HOUSTON — Parking tickets are a nuisance to many Houston drivers, but they mean something completely different to the city.
A KHOU 11 Investigates analysis showed the city handed out more than 578,000 parking tickets between 2016-2018 and collected nearly $30 million in fines.
“I think that’s — excuse my language — but BS. There should be rules against this,” driver Dave Johnson said.
Tickets ranged from unlawfully parking in a handicapped spot, a tow-away zone or at an expired meter.
That analysis showed several city blocks and parking lots that had thousands more parking tickets than anywhere else.
A few of the heavy hitters were downtown.
The costliest was near Minute Maid Park. Violators paid over $360,000 for tickets in the 700 block of La Branch.
They also paid $250,000 in fines in the 1200 block of Polk Street near Sam Houston Park.
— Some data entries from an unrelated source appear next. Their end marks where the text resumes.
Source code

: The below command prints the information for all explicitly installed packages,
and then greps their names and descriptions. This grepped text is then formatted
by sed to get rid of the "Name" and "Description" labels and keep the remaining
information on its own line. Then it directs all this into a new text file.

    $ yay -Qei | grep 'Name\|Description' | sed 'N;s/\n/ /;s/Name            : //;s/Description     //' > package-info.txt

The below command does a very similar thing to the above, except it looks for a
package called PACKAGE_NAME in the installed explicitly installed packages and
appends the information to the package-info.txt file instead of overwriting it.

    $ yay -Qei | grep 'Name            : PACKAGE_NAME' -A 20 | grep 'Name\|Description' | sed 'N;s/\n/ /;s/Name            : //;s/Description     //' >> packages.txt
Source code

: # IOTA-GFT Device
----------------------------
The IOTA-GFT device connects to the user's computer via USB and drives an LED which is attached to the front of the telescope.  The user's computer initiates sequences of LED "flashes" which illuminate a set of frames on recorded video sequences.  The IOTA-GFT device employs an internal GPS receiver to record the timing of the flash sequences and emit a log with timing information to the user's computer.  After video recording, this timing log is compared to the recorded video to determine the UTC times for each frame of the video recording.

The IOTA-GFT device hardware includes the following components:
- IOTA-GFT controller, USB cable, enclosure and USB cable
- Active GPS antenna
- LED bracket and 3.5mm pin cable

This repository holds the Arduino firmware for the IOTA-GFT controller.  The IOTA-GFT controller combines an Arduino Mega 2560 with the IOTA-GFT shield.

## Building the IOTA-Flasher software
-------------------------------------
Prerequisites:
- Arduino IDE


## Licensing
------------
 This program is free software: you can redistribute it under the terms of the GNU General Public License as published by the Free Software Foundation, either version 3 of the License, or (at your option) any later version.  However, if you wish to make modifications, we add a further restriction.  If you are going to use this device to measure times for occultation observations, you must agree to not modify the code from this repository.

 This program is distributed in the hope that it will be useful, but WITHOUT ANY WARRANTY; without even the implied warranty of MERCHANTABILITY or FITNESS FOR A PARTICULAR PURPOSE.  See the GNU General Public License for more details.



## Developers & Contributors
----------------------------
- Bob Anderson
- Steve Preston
In Rice Village, the meters in the 2400 block of Dunstan Road have earned quite the reputation. Parking enforcement has issued 4,193 tickets to drivers parked at expired meters there. That translates into $127,000 for the city.
Debbie Couraud rents an apartment on that block and sometimes has to park on the street. That does not come cheap.
“Probably $20 or $30 a week,” Courand said.
As for parking tickets?
“Yeah, we’ve gotten $30 tickets,” she said, adding it seems the traffic enforcement officers in Rice Village are always parked.
“They (meter maids) stay over there all the time. You can see them,” Courand said. “You know you're going to get a ticket if you park here.”
Under I-10, at the University of Houston-Downtown, the meter maids at 900 Girard Street make their rounds, giving some students a hard lesson in time management.
“I had a few tickets before from it (meter) expiring when I was in class. So, I just don't risk it anymore,” student Chi Pham said.
The city wrote 2,985 tickets there over the last three years and collected $82,000 in fines.
Another hot spot for expired meter citations is 1400 Lubbock Street, home of the Houston Municipal Courthouse, with 2,300 tickets for expired meters. That lot also sits at the top of the list of all tickets written for parking violations in the city, bringing in over $154,000. Approximately 6,500 tickets were written in that parking lot in the last three years.
“Our taxes pay for this lot. Our taxes pay for this building. Our taxes pay for the people in the building. Why are we having to pay to park here,” Johnson said.
Reda Lendi's parking meter had not expired, but he was ticketed for backing in, which is against the law in the Lubbock Street lot.
“It's just stupid,” Lendi said.
Drivers can download the city’s Park Mobile app to pay for their metered parking. The app sends users an alert 15 minutes before their meter time expires and gives the option to extend their stay.
Those who visit multiple locations in one day can use the Downtown Hopper Pass, which allows parking in multiple metered parking spaces. It’s valid from 7 a.m. to 6 p.m. Monday through Saturday. The time limit for each zone applies. When the time limit expires, you can move to another block and still use the pass.
Those are two options for drivers who parking in spots monitored by the city, which always has its eye on the clock.
“We put a lot of money in the meter because I don’t want a ticker,” driver Michelle Guerrero said.